*ТЕКСТ ДЛЯ РАЗБОРА*.
──────────

Франкфурт

Тарифа, как и очень многие города Андалусии, имеет бурное историческое прошлое. Всего в нескольких метрах от того места, где лежал арабский юноша, находилась когда-то крепость. Чтобы не сдать врагам осажденную крепость, человек, вошедший в историю под именем Гузман Прекрасный, согласился пожертвовать своим девятилетним сыном. Руинами этой крепости интересуются в настоящее время только немногие туристы.

В ста пятнадцати милях на северо-запад, в дель Коста де ла Люз, арабские воины впервые в истории европейских войн применили порох. Все эти события относятся к тринадцатому веку. С тех пор характер военных конфликтов мало изменился.

Но ни Авнер, ни Стив об исторических аналогиях, естественно, и не помышляли, когда бежали, едва переводя дух, к месту, где их ждал Ганс.

Стив вел машину без огней на бешеной скорости, пока Авнер не остановил его резким окриком. Преследователей не было. Нелепо превращать прибрежное шоссе в гоночную трассу и привлекать к себе внимание окружающих. Несколько успокоившись, Стив включил фары и сбавил скорость. Ганс спрятал свой автомат в багажник. Однако со своими «береттами» они не расставались, пока не доехали до отеля.

Сидя в номере у Авнера, они пытались обрести спокойствие и оценить сложившуюся обстановку. В настоящий момент им ничего не угрожало. Обыкновенные арабские туристы или бизнесмены не путешествуют с автоматами в руках. Так что на вилле, несомненно, находились террористы. Они, разумеется, обращаться в полицию не будут. Не станут и обыскивать местность в поисках преступников, которых даже не видели. Единственный человек, который мог бы что-нибудь о них рассказать, — юноша-араб с автоматом, наверное, умер. Если даже допустить, что полиция будет предупреждена, не было никаких оснований подозревать в чем-нибудь Авнера и его партнеров. Они — туристы из Западной Германии, как тысячи других, с безупречными паспортами. Идентифицировать их можно было лишь по пистолетам, из которых они стреляли, и по следам, оставленным их шинами на дороге, покрытой гравием.

──────────

*ИСХОДНЫЕ ДАННЫЕ*.
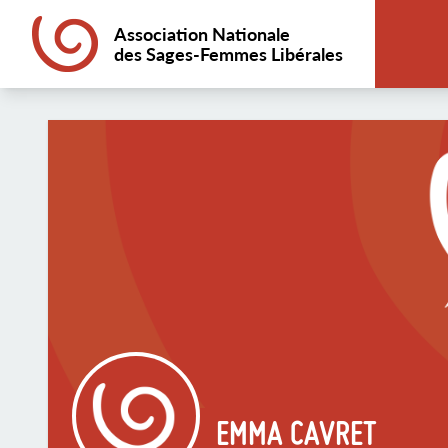
Association Nationale
des Sages-Femmes Libérales
EMMA CAVRET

──────────

*ЧТО ТРЕБУЕТСЯ*.
Напишите продолжение текста об Авнере и его партнерах после перестрелки у виллы в Тарифе, начиная сразу после его последнего предложения. Строки выше никак не связаны с текстом.

*ОТВЕТ НИЖЕ*.
Авнер позвонил сотруднику «папа?» и попросил его приехать утром с тем, чтобы забрать оружие. Эту ночь, считал Авнер, они могут спокойно провести в отеле. На следующий день в Мадрид поедут уже без оружия и в новой машине. И им не придется больше думать о полиции и заставах на дорогах.

Ехали долго. Время от времени Авнер сменял Стива за рулем. Молчали. Авнер прекрасно понимал, что все они думают об одном и том же.

Правильно ли они действовали? Была ли возможность сделать все по-другому, лучше? Может быть, они потеряли контроль над собой? Не могли ли они скрыться, не убивая этого арабского мальчика? Было ли это убийство на самом деле актом самозащиты?

Они, собственно, не знали, погиб ли этот юноша. Но он был уже четвертым безымянным палестинцем, в которого они стреляли. Эти четверо, хоть, строго говоря, и не принадлежали к категории ни в чем не повинных людей, как тот официант в Лиллехаммере, но все же в их списке не значились. Впрочем, не только они отсутствовали в этом списке. Там не было Мухасси. Не было и агента КГБ. Наконец, не было и Жаннет.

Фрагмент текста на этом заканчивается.